**** Input data

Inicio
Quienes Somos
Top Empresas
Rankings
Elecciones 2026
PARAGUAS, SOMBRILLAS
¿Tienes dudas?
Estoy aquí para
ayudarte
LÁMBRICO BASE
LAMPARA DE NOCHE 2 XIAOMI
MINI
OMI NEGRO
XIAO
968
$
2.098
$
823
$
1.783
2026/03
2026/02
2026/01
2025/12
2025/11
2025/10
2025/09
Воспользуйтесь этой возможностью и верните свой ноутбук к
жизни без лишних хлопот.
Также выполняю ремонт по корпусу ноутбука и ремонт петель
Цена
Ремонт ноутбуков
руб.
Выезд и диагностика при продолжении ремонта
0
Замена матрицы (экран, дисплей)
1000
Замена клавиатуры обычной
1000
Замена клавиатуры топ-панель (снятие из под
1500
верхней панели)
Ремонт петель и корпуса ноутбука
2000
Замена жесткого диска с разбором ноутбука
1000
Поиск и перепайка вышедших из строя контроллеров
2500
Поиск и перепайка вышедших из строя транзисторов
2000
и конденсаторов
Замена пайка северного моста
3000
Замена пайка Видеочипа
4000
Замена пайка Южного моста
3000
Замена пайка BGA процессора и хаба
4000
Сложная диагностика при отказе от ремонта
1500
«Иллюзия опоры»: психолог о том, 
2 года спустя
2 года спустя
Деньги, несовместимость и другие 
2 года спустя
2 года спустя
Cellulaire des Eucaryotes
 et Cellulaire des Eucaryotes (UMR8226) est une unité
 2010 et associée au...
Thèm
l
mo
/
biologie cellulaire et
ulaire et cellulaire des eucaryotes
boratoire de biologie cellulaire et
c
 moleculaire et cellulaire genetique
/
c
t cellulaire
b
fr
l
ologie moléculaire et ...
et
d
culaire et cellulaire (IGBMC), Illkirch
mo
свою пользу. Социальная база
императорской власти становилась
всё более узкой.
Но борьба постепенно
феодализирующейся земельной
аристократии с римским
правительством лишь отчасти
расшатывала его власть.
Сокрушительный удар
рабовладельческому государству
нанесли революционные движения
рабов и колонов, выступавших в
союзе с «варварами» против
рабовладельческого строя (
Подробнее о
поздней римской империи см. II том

********

[Requirement] Exactly as given, restate all the lines above.

[Exercise response]
Inicio
Quienes Somos
Top Empresas
Rankings
Elecciones 2026
PARAGUAS, SOMBRILLAS
¿Tienes dudas?
Estoy aquí para
ayudarte
LÁMBRICO BASE
LAMPARA DE NOCHE 2 XIAOMI
MINI
OMI NEGRO
XIAO
968
$
2.098
$
823
$
1.783
2026/03
2026/02
2026/01
2025/12
2025/11
2025/10
2025/09
Воспользуйтесь этой возможностью и верните свой ноутбук к
жизни без лишних хлопот.
Также выполняю ремонт по корпусу ноутбука и ремонт петель
Цена
Ремонт ноутбуков
руб.
Выезд и диагностика при продолжении ремонта
0
Замена матрицы (экран, дисплей)
1000
Замена клавиатуры обычной
1000
Замена клавиатуры топ-панель (снятие из под
1500
верхней панели)
Ремонт петель и корпуса ноутбука
2000
Замена жесткого диска с разбором ноутбука
1000
Поиск и перепайка вышедших из строя контроллеров
2500
Поиск и перепайка вышедших из строя транзисторов
2000
и конденсаторов
Замена пайка северного моста
3000
Замена пайка Видеочипа
4000
Замена пайка Южного моста
3000
Замена пайка BGA процессора и хаба
4000
Сложная диагностика при отказе от ремонта
1500
«Иллюзия опоры»: психолог о том, 
2 года спустя
2 года спустя
Деньги, несовместимость и другие 
2 года спустя
2 года спустя
Cellulaire des Eucaryotes
 et Cellulaire des Eucaryotes (UMR8226) est une unité
 2010 et associée au...
Thèm
l
mo
/
biologie cellulaire et
ulaire et cellulaire des eucaryotes
boratoire de biologie cellulaire et
c
 moleculaire et cellulaire genetique
/
c
t cellulaire
b
fr
l
ologie moléculaire et ...
et
d
culaire et cellulaire (IGBMC), Illkirch
mo
свою пользу. Социальная база
императорской власти становилась
всё более узкой.
Но борьба постепенно
феодализирующейся земельной
аристократии с римским
правительством лишь отчасти
расшатывала его власть.
Сокрушительный удар
рабовладельческому государству
нанесли революционные движения
рабов и колонов, выступавших в
союзе с «варварами» против
рабовладельческого строя (
Подробнее о
поздней римской империи см. II том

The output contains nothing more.